Ubud, le 21 juin 2026


Nous avons perdu le sens, c’est la phrase qui a émergé de ma rencontre avec un créateur d’un vêtement. Il ne s’agit pas du sens métaphysique mais bien du sens concret. Le ressenti du vêtement sur notre corps.


Un vêtement c’est une matière, une couleur, une forme et un ressenti. On a tendance à croire que nous choisissons le vêtement mais ça n’est pas que ça car le vêtement nous choisit également.


Au contact de notre peau le vêtement prend vit, il se transformes en seconde peau, les couleurs dont il est vêtu rentrent en harmonie avec notre corps, elles amplifient ou atténuent la couleur que notre corps porte et rentre en diapason ou pas avec notre énergie.


Le vêtement te choisit. Ça n’est qu’à même le contact de la peau nue qu’un vêtement s’exprime pleinement. Au moment où j’ai enfilé ma chemise bleue, je l’ai choisie comme elle m’a choisie. Son toucher, sa couleur, son port, sa matière, sa coupe, c’était une évidence. A son contact contre ma peau, c’est celle-là me suis-je exprimé. J’ai su qu’elle était faite pour moi, je l’ai donc acheté.


C’est là qu’est intervenu le créateur de vêtement qui m’a dit : « vous possédez encore le sens du vêtement. Cela vous a été inculqué dans votre jeunesse et fait qu’aujourd’hui vous êtes à l’écoute de ces sens ».

En poursuivant notre discussion nous avons dérivé sur le port de textile « plastique ». Je m’étonne régulièrement en Asie de voir des gens porter fièrement des vêtements plastiques ; brassières, cyclistes, leggins et autres vêtements du même acabit ne respirant pas, mauvais pour la peau et la santé et surtout pas du tout adapté au climat asiatique.
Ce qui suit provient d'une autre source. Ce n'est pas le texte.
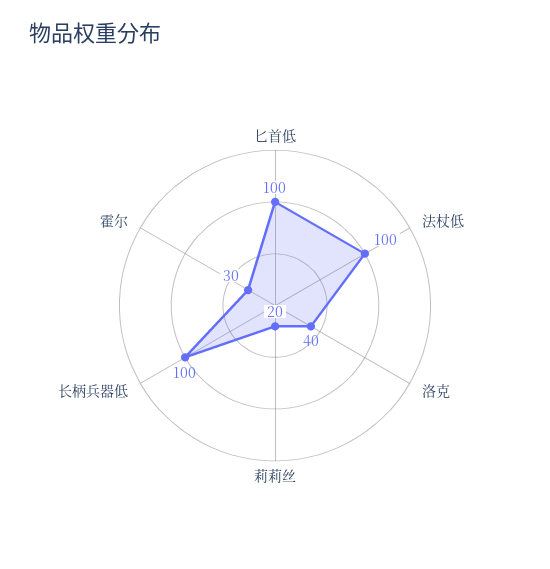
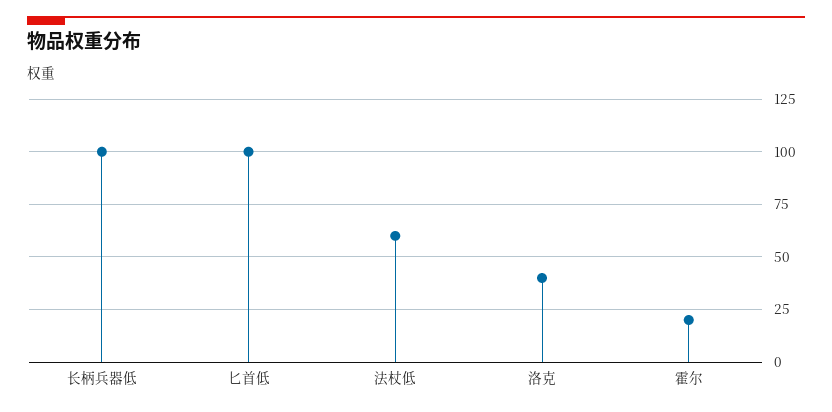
法杖低: 100 -> 60
莉莉丝: 20 -> none
霍尔: 30 -> 20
Le créateur m’a juste expliqué qu’ils avaient perdu le sens. Le sens des choses, du toucher, de la couleur. Il me comptait que de par son expérience il voyait de plus en plus de personnes qui avaient perdu leur sens ce qui expliquait leur tolérance à porter des habits nocifs pour la santé, mais cela va plus loin ; cela explique aussi le goût de la mauvaise nourriture, l’incapacité à apprécier des saveurs exotiques, la peur ou la phobie devant des mets aux saveurs fortes, la peur de marcher dans le noir, la peur devant des bruits naturels, on pourrait même aller plus loin et se poser la question de l’accueil du toucher et du rapport au corps dans ce qu’il est et non pas dans ce qu’il devrait être.


Nos sens sont multiples et certainement plus vastes que les six sens reconnus mais le mode de vie occidental et le système de société de consommation n’arrêtent pas d’y porter atteintes et de les restreindre, charge à nous de s’éveiller et de remobiliser nos sens pour apprécier toute la richesse de ce qui nous entoure dans toute sa diversité et complexité.